╭─ Excerpt to read

December 1992

Dose Ranging Efficacy and Safety of Subcutaneous Sumatriptan in the Acute Treatment of Migraine

Author Affiliations

From The Houston (Tex) Headache Clinic (Dr Mathew); Department of Neurology, University of Missouri, Columbia (Dr Dexter); Southern Illinois University, Springfield (Dr Couch); Health and Science Research, Englewood, NJ (Dr Flamenbaum); San Francisco (Calif) Headache Clinic (Dr Goldstein); New England Center for Headache, Stamford, Conn (Drs Rapoport and Sheftell); Michigan Headache & Neurological Institute, Ann Arbor (Dr Saper); Germantown Hospital and Medical Center, Philadelphia, Pa (Dr Silberstein); Montefiore Headache Center, Bronx, NY (Dr Solomon); and Department of Neurology, Henry Ford Hospital, Detroit, Mich (Dr Welch).

╰─
╭─ Records shown

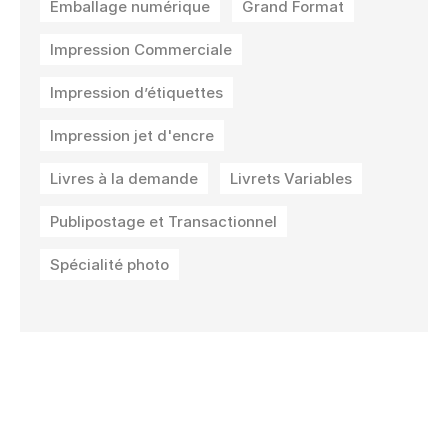
Emballage numérique
Grand Format
Impression Commerciale
Impression d’étiquettes
Impression jet d'encre
Livres à la demande
Livrets Variables
Publipostage et Transactionnel
Spécialité photo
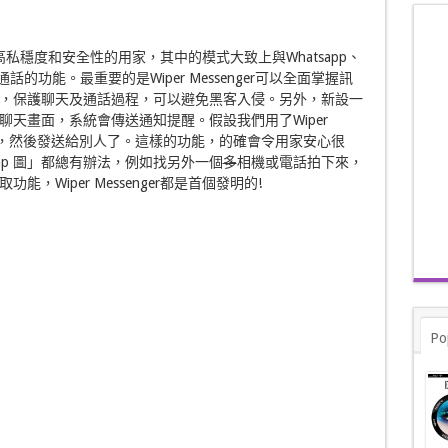
眾需要高私穩度和安全性的用家，其中的模式大致上與Whatsapp、
的功能。最重要的是Wiper Messenger可以全面掌握訊
，保護聊天及通話過程，可以避免黑客入侵。另外，新設一
天畫面，系統會傳送通知提醒。假設我們用了Wiper
話擷取，然後發送給別人了。這樣的功能，的確會令用家安心很
p 圖」都總有辦法，例如找另外一個
多
相機或電話拍下來，
Wiper Messenger都是首個發明的!
Po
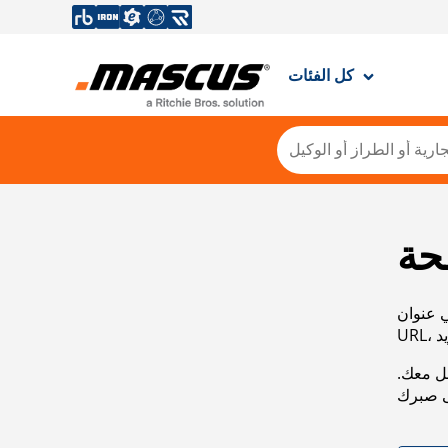
كل الفئات
حة
ي عنوان
صل معك.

╰─

▸ Work order
Continue the sumatriptan migraine study opening above from where it stops.

▸ Expected answer
Arch Neurol. 1992;49(12):1271-1276. doi:10.1001/archneur.1992.00530360073020

• Sumatriptan, a specific serotonin1-like receptor agonist, was studied in the acute treatment of migraine. Two hundred forty-two adult migraineurs participated in a randomized, double-blind study in which one dose of I, 2, 3, 4, 6, or 8 mg of subcutaneous sumatriptan succinate was evaluated in sequential ascending fashion. At each dose level, a placebo group was included. Efficacy was defined as reduction of moderate or severe pain to mild or no pain, without the use of rescue medication. Headache relief rates showed an approximate dose-response relationship and at 1 hour were as follows: placebo, 24%; 1 mg, 43%; 2 mg, 57%; 3 mg, 57%; 4 mg, 50%; 6 mg, 73%; and 8 mg, 80%. Relief of nausea and improvement in clinical disability were also approximately dose related. Adverse events were dose related; the most common types were injection site reactions and tingling. The 6-mg dose was as effective as the 8-mg dose but was associated with fewer adverse effects and so is optimal.